No matter where you are


Rural & Remote Australia

Image: Dr Ed Mulvey at his coastal placement

Locums to the rescue

The demand for locums is particularly high at holiday times. Not only do resident doctors deserve a break like the rest of us, the demand at holiday destinations peaks at levels far above the quieter school term times.

Rural Workforce Agencies work closely with rural and coastal practices to help meet the demand. Apollo Bay, along with many other regional towns across Australia, face extreme workforce shortages, along with an increase in the number of patients who have recently moved to the area.

“The Apollo Bay Medical Centre is thrilled to welcome locum doctor Ed Mulvey to our health service,” said Mandy Farrelly, Great Ocean Road Health practice manager “It would not have been possible without funding and support from the Rural Workforce Agency Victoria. Our medical practice has continued to rely heavily on locum support from RWAV.”

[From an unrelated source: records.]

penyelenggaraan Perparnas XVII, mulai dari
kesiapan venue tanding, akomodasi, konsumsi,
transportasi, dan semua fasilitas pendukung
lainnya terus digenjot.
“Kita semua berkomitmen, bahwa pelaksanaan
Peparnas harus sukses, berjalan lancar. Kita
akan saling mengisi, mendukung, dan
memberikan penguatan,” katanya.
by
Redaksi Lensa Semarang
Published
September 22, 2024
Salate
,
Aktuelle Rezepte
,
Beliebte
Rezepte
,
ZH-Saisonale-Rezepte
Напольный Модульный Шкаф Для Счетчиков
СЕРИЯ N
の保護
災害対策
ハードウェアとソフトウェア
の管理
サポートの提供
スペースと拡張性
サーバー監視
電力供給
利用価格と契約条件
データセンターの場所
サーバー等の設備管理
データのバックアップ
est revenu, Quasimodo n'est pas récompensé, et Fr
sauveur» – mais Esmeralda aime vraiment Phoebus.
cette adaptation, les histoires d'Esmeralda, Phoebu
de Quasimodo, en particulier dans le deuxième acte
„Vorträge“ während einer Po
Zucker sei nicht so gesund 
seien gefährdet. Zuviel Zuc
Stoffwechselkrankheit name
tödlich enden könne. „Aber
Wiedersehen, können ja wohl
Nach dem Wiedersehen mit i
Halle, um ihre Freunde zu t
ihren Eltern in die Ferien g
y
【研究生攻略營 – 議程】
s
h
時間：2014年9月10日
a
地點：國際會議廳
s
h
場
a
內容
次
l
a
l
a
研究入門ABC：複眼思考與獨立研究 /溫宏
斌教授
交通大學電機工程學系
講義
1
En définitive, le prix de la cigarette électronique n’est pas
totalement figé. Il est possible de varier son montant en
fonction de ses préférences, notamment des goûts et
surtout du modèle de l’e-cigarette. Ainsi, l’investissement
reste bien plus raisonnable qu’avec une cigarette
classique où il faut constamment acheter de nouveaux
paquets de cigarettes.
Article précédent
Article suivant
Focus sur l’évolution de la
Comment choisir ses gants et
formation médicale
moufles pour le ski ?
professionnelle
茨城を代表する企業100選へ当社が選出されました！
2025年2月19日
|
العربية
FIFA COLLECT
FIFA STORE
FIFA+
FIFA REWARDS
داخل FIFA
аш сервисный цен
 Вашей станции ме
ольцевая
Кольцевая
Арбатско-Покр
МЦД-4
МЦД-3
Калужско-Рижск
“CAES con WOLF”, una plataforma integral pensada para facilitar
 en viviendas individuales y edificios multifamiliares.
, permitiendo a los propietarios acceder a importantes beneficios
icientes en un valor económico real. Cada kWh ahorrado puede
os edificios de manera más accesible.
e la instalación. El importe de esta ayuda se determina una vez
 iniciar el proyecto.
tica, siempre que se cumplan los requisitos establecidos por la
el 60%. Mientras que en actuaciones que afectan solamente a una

Like their counterparts across the country, RWAV in Victoria support access to locum GPs through a free recruitment service. They also employ GPs on 3-12 month contracts to fill locum roles. This provides doctors with ongoing work and allows for a rapid response to vacancies or sudden demand.

Locum roles provide a great opportunity to experience clinical diversity and broaden the GP’s scope of practice whilst exploring rural locations. Locums provide care and support to rural communities in some of the country’s most beautiful destinations, with the bonus of a chance to enjoy stunning beaches, ski fields, inland and coastal areas.

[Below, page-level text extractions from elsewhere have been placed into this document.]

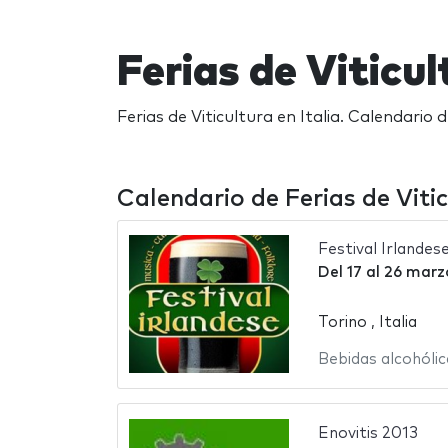
Ferias de Viticul
Ferias de Viticultura en Italia. Calendario d
Calendario de Ferias de Vitic
Festival Irlandes
Del
17
al
26 marz
Torino , Italia
Bebidas alcohólic
Enovitis 2013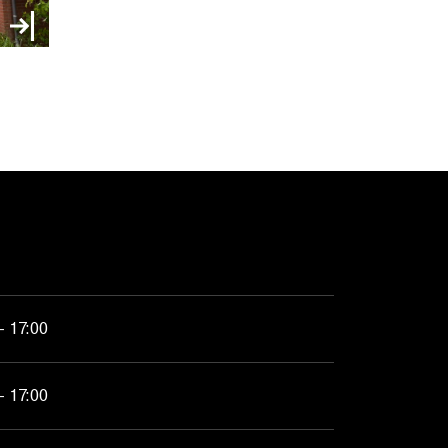
- 17:00
- 17:00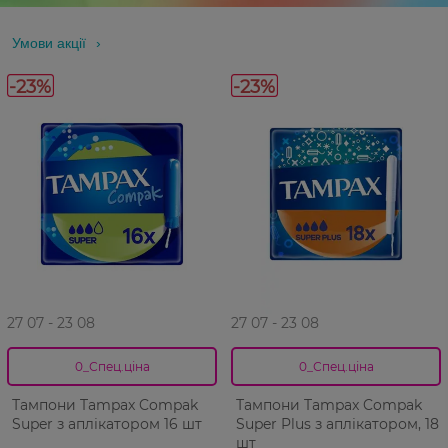
Умови акції
-23%
-23%
27 07 - 23 08
27 07 - 23 08
0_Спец.ціна
0_Спец.ціна
Тампони Tampax Compak
Тампони Tampax Compak
Super з аплікатором 16 шт
Super Plus з аплікатором, 18
шт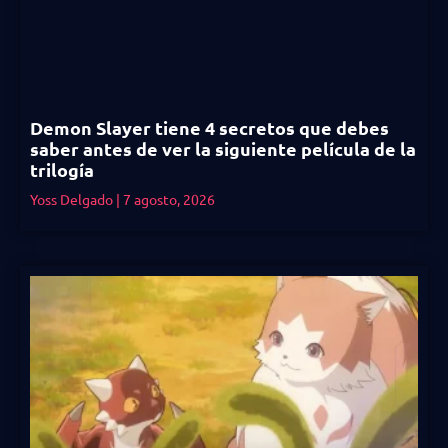
Demon Slayer tiene 4 secretos que debes
saber antes de ver la siguiente película de la
trilogía
Yoss Delgado
7 agosto, 2026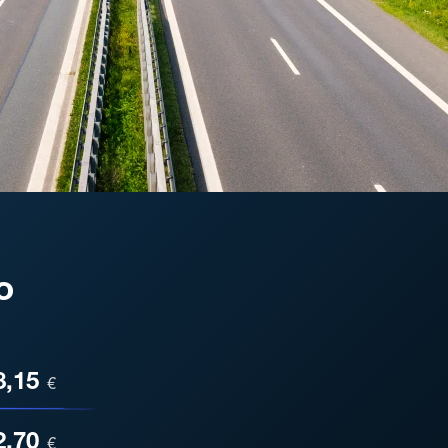
o
ESA
8,15
€
2,70
€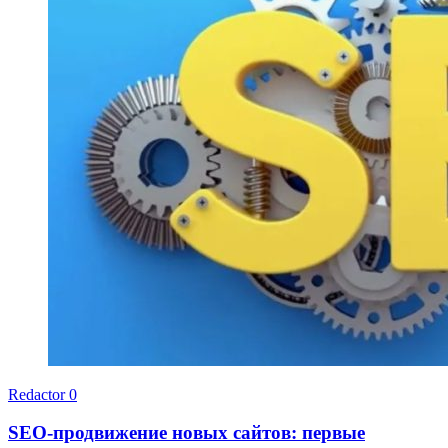
Redactor
0
SEO-продвижение новых сайтов: первые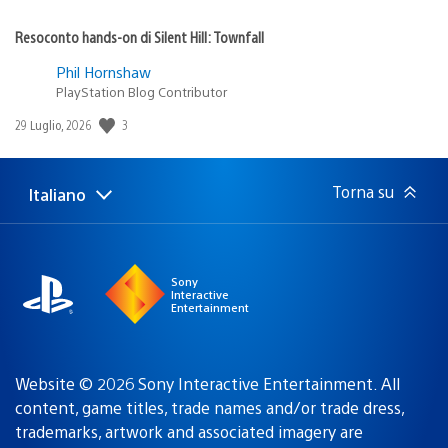
Resoconto hands-on di Silent Hill: Townfall
Phil Hornshaw
PlayStation Blog Contributor
3
Data
29 Luglio, 2026
di
pubblicazione:
Torna su
Italiano
Seleziona
Regione
una
attuale:
Regione
Sony
Interactive
Entertainment
Website © 2026 Sony Interactive Entertainment. All
content, game titles, trade names and/or trade dress,
trademarks, artwork and associated imagery are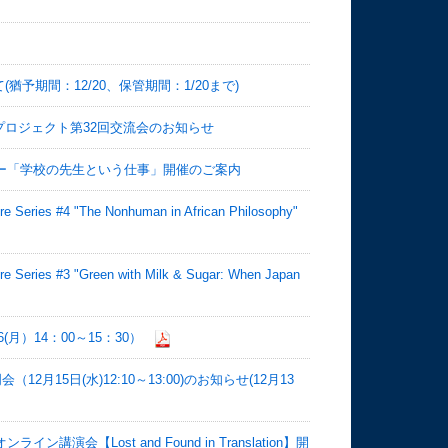
予期間：12/20、保管期間：1/20まで)
ロジェクト第32回交流会のお知らせ
ナー「学校の先生という仕事」開催のご案内
es #4 "The Nonhuman in African Philosophy"
es #3 "Green with Milk & Sugar: When Japan
月）14：00～15：30）
月15日(水)12:10～13:00)のお知らせ(12月13
会【Lost and Found in Translation】開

Funded through the Commonwealth Department of Health and Aging, Rural Workforce Agencies support the costs of travel and accommodation and take care of all the coordination with the practice for all locum placements.

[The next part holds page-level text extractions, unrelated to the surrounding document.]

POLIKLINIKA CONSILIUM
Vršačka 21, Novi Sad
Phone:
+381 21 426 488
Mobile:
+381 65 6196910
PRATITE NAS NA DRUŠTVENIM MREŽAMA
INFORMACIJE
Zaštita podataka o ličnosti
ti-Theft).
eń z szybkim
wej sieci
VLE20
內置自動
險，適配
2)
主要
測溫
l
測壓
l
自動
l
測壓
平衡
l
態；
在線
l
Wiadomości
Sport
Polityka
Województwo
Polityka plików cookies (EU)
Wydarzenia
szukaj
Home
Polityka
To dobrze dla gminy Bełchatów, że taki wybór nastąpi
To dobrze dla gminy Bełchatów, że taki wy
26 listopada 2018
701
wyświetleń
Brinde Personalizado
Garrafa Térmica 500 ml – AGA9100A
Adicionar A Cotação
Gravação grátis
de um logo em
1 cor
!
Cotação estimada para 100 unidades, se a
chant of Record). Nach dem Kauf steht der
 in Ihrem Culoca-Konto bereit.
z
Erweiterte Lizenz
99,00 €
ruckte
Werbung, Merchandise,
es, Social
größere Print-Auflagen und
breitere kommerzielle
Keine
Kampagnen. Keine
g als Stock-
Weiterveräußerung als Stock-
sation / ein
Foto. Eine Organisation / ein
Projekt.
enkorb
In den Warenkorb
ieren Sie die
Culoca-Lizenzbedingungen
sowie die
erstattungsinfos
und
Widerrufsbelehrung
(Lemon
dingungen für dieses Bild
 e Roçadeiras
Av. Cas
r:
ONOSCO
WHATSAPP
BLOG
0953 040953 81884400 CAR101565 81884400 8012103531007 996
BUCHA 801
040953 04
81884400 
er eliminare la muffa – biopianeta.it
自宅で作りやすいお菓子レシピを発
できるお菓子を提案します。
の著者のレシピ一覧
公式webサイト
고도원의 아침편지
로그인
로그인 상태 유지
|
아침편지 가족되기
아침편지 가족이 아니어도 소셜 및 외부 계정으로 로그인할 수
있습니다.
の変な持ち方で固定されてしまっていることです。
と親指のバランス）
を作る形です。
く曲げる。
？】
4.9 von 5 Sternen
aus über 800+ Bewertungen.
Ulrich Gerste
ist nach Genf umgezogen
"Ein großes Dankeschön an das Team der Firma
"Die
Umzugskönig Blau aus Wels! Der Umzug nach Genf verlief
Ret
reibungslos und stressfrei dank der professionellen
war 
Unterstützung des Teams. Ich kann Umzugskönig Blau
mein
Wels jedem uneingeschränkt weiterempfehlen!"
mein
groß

As well as providing GP sessional work, doctors have the option to support local hospitals and aged care facilities through Visiting Medical Officer (VMO) rights and After-hours/On-call work. These services come under considerable extra strain at holiday times.

In the 2021-22 financial year, RWAV filled 241 GP locum positions, including placements with Aboriginal Controlled Community Health Organisations (ACCHIOs).

“RWAV have been most supportive in locum and permanent staffing,” writes Judith Murray, Quality Improvement Coordinator at Njernda Aboriginal Corporation in Echuca. “The team has been helpful and efficient in their support of locum GPs. They have returned to our service on multiple occasions. We feel that it has been a mutually beneficial arrangement where we’ve been able to expose locums to a positive experience working in Aboriginal health.”

Current GP locum places in Victoria are listed on the RWAV website.

On behalf of Australia's Rural Workforce Agencies Network, we wish all our primary health staff, their communities and visitors a safe and healthy holiday season.